By subverting signifiers of the domestic and destabilizing established artistic categories, the exhibition offers a fragmented narrative on temporality, memory, and loss. The artists consider how the body moves through time and space, leaving traces. They use the strategies of conceptual art but challenge its authority through a deep engagement with the physicality of their materials and a surrender to feeling.

The exhibition is titled after a 1952 novel by Natalia Ginzburg set in Italy during the Second World War, in which a young female protagonist gradually crystallizes from a complex web of family relations. Her personal life is placed within the radical social and political changes taking place around her. The exhibition echoes the intertwining of the inner and outer lives, the private and public worlds of human beings.

Sophie Nys mobilizes the latent meaning of forms and symbols with precision and a healthy dose of wit. Her water clock, fashioned from plastic buckets, refers to the klepsydra, an ancient technique that uses water to mark time. Other works by Sophie in the exhibition reference everyday objects but verge into suggestive territory: a leather bench to rest one’s knees, oversized toilet paper rolls made from yoga mats, deflated bouncing balls perched atop metal scaffolding. For Lits de camp [cots], the artist hiked for 19 kilometers while pulling ten meters of canvas behind her, thus ‘painting’ its surface through her movement. In each of these scenarios, the human body is absent but lingering, hovering between exhaustion and pleasure.

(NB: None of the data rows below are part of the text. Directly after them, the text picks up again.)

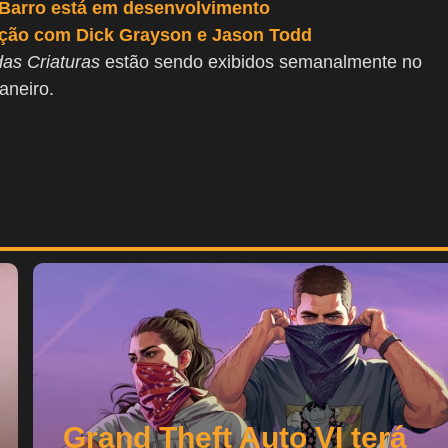
 Barro está em desenvolvimento
ção com Dick Grayson e Jason Todd
as Criaturas
estão sendo exibidos semanalmente no
aneiro.
Grand Theft Auto VI terá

Lili Dujourie is one of the most significant artists of her generation and has a special ability to connect with viewers both on an intellectual and a sensory level. The collage work Roman (5) is deceptively simple: Four tiny magazine snippets are glued on a long sheet of paper, the emptiness more dominant than the content. As in her canonical steel plate work Côté Couleurs, Côté Douleurs [Side of Colors, Side of Pains], the artist plays a game of exposure and concealment. She draws upon the sleek, industrial vocabulary of Minimalism while breaking it through her painterly gesture. The silent film Passion de l’été pour l’hiver [Summer’s passion for winter] is a slow, lingering search for stillness—this tension between movement and stasis is echoed in Memoires van de handen [Memories of the hands], sculptures shaped by the artist pressing her hands into clay.

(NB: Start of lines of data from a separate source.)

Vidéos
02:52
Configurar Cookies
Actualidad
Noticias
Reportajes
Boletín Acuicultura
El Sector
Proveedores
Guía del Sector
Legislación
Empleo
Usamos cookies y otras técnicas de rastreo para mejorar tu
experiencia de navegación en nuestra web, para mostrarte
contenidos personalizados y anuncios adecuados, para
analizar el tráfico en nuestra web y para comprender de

Angyvir Padilla creates mixed-media installations that deal with the notions of home and memory. The works in the exhibition are rooted in an archive of photographs taken inside the artist’s childhood home, documenting the overwhelming piles of clothing her mother sells from their Caracas apartment. The artist printed these images onto costumes made of plaster and brought them to life in a performance during the exhibition opening. In another work, the artist has shrouded the images in wax and draped them over precarious metal structures. Nearby, a record plays the bolero classic Contigo En La Distancia [With you in the distance], recorded by Lucho Gatica in 1952, in reverse, a reminder of the impossibility to return to the past. Its sounds still reverberate through the space when encountering an installation of 3D printed sculptures, embedded in sand: a collaboration with the artist’s mother, who sent her snapshots of toys and domestic objects around the house. Breaking down the oppositions of documentation and memory, distance and desire, the lasting and the ephemeral, Angyvir brings us closer to an experience of reality by always slightly effacing it.

Supported by the Flemish government / Kunstenpunt.